- _Texte proposé_:

——

Avant d’ouvrir ce nouveau livre de Jean-Hugues Larché nous l’avions déjà accompagné dans quelques unes de ses déambulations artistico-littéraires comme mentionné ci-dessus, nous connaissons son talent littéraire, sa culture étendue, sa liberté et son ouverture d’esprit hors des chapelles institutionnelles, mais nous avions une interrogation. Alors que tant de grands anciens ont associé leur nom à la Sérinissime, comment allait-il réussir à trouver un angle propre pour nous faire partager sa passion ?

Une partie de la réponse se trouve dans la conclusion de l’introduction : Venise, lettre par lettre :

Vision du site maritime inspirant une infinie liberté.

Ecoute de Vivaldi ou de Monteverdi et de ses mystérieux sons de nuit.

Narines ouvertes à l’air iodé, aux parfums de femme volant ici à gré.

Ingestion délicate de la cuisine des pêches lagunaires et des boissons à bulles.

Saisie de la main des pierres de ce roc de beauté scuipté par des orfèvres.

Existence physique et amoureuse, là, maintenant et pas ailleurs.

J-H. L

Voilà le programme, il est dans ce préambule,

L’esprit dionysiaque en toile de fond

Dans ce programmme on retrouve l’esprit dionysiaque dont il a eu l’occasion de déclarer par ailleurs :

« …[Dionysos] qui dynamise ma vie depuis plus d’un quart de siècle »

——

- _Données_:
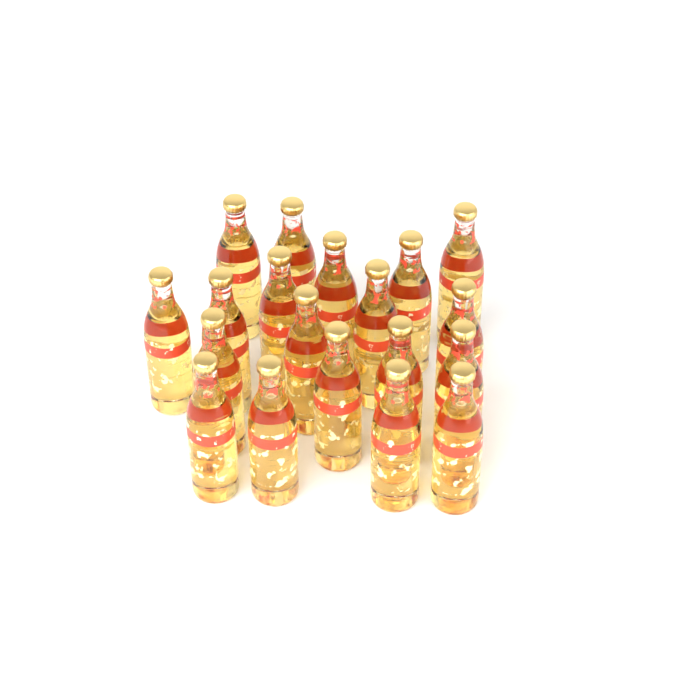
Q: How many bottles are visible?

——

- _Problème écrit_: Résumez le texte proposé en deux phrases.

- _Corrigé de l'exercice_: Le texte part d'une interrogation : alors que tant de grands anciens ont associé leur nom à Venise, comment Jean-Hugues Larché, dont on connaît le talent littéraire, la culture étendue et la liberté d'esprit, allait-il trouver un angle propre pour faire partager sa passion ? Une partie de la réponse se trouve dans la conclusion de l'introduction, qui décline Venise lettre par lettre en évoquant la vision, l'écoute, les narines, l'ingestion, la saisie de la main et l'existence physique et amoureuse, un programme où l'on retrouve l'esprit dionysiaque qui, selon lui, dynamise sa vie depuis plus d'un quart de siècle.